Me and my team at Pancreatic Cancer Action will continue our work to improve early diagnosis of pancreatic cancer and ultimately improve survival rates.
Here are my thoughts on this latest news:
Survival rates have, until recently, barely moved since the early 1970’s when they were a mere 2%. However, we have seen an encouraging increase in five-year survival up to 7.9% in 2015. While not a major uplift, the trend is positive and has come about for several reasons;
Firstly, the introduction of pancreatic cancer specific referral guidelines for GPs to use when considering referring a patient for the disease. These guidelines include a list of key “red flag” symptoms that could be due to pancreatic cancer. The guidelines prompt GPs to urgently refer patients for testing. This can help reduce the number of visits patients make to GPs with symptoms and increase confidence in making referrals for the disease.
Improvements have also been made for patients once they are diagnosed. Treating patients in specialist centres has helped the development of better surgical techniques. The introduction of new chemotherapies such as FOLFIRINOX and the use of multiple chemotherapy drugs together has helped many patients live longer with a better quality of life.
Some patients have benefited in clinical trials from the use of neoadjuvant treatment. This is usually chemotherapy that takes place before surgery to attempt to shrink a tumour and increase the chances of it being successfully removed. In trials with patients who are borderline operable, up to 30% more patients were able to have surgery after this neoadjuvant treatment.
Other trials have focused on precision medicine, looking at the genetic makeup of tumours and developing personalised treatments for patients. This is an area of cancer treatment that is expected to grow and benefit more patients over the coming years.

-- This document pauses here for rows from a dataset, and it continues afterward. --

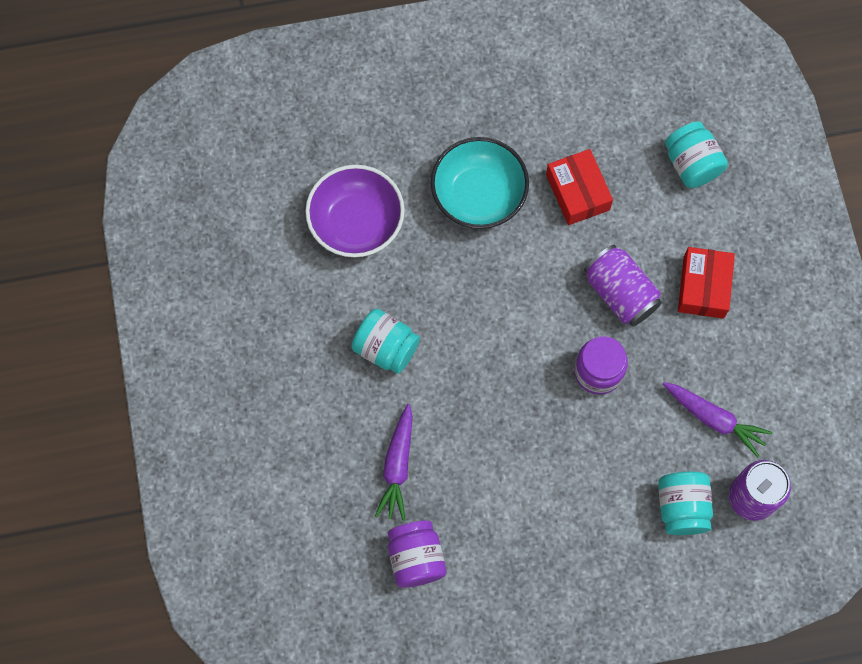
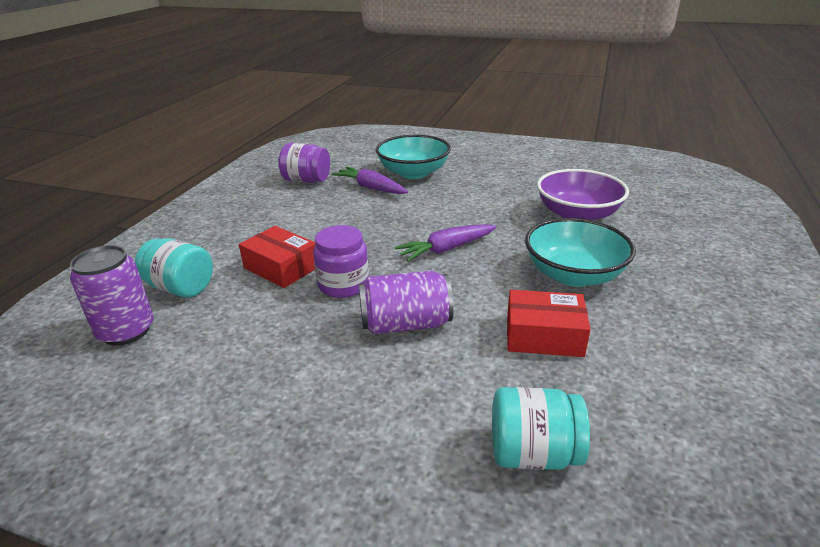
camera: 120 degrees right, 40 degrees down
turquoise jar [352,309,420,374] -> none
purple carrot [663,382,773,457] -> purple carrot moved to [394,224,497,261]
red box [678,247,735,319] -> red box moved to [239,226,315,288]
none -> turquoise bowl [376,135,451,179]

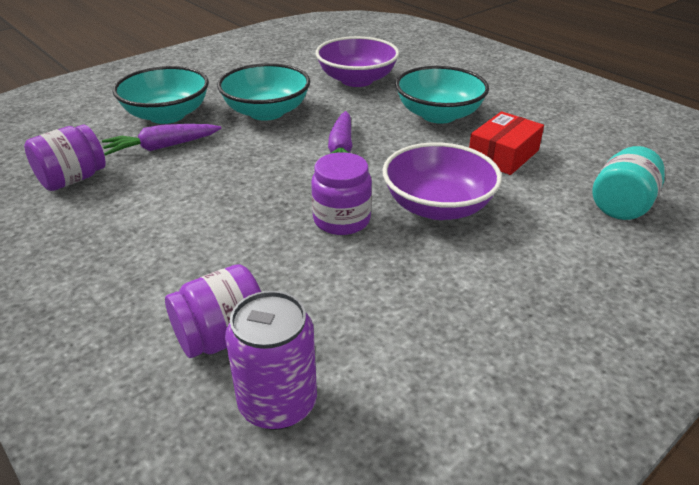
camera: 60 degrees left, 5 degrees up
turquoise jar [135,238,213,298] -> purple jar [165,264,261,358]
red box [239,226,315,288] -> none
purple can [359,271,454,334] -> purple bowl [383,142,502,220]
none -> turquoise bowl [217,63,310,121]

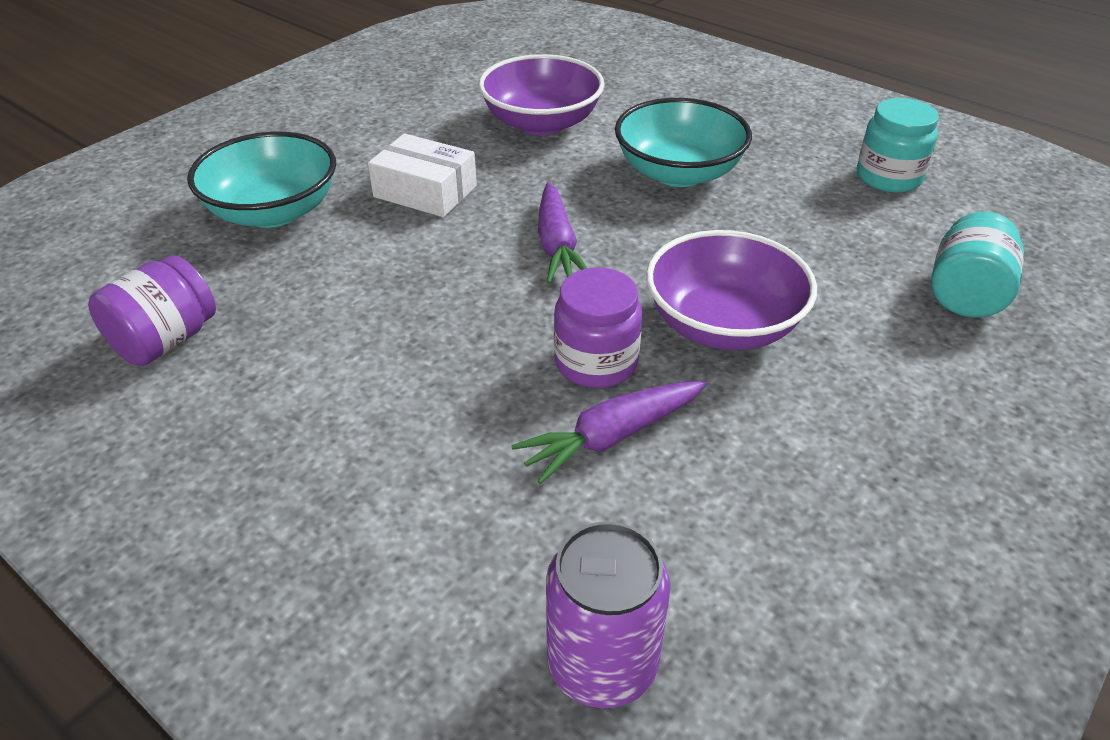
camera: 10 degrees left, 5 degrees up
purple carrot [102,124,221,156] -> purple carrot moved to [511,381,707,484]
purple jar [165,264,261,358] -> none
turquoise bowl [217,63,310,121] -> white box [368,133,477,217]
red box [469,111,544,175] -> none
none -> turquoise jar [857,98,939,193]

Finally, survival can only be improved if health care professionals and the public are aware of pancreatic cancer. Pancreatic Cancer Action works to increase the publics knowledge of pancreatic cancer and its symptoms through awareness campaigns. We also work closely with GPs, pharmacists and hospital doctors providing awareness materials and free educational resources.
However, despite improvements in survival, pancreatic cancer continues to be diagnosed late. The UK is lagging behind many other countries in terms of survival. Only 10-20% of pancreatic cancer cases are diagnosed at a stage when curative surgery remains an option and only eight per cent of patients actually receive the surgery in the UK. One study in 2018, found that the UK comes 47th out of 56 high income countries for 5-year pancreatic cancer survival. This is something that we urgently need to address.
We need to understand why UK survival is so low and what we can do to catch up. Countries with better survival such as Australia have more CT and other diagnostic scanners available and GPs can refer directly for scans, minimising delay. Other countries like Denmark allow GPs to refer patients with vague but potentially serious symptoms to rapid assessment clinics where they receive a number of urgent tests to diagnose cancer. This is the model that new rapid diagnostic centres in the UK will be based on. However, the UK also has its own specific issues that can’t be compared with other countries, cancer waiting times have been repeatedly missed and there are staff vacancies in many cancer related specialities.
To have 5-year survival rates that are as good as, if not better than, the best in countries with higher incomes is a target we would like to see achieved in the next 10 years.
With your support, we will continue to take action’ to make the 2020s the #DecadeofChange for pancreatic cancer.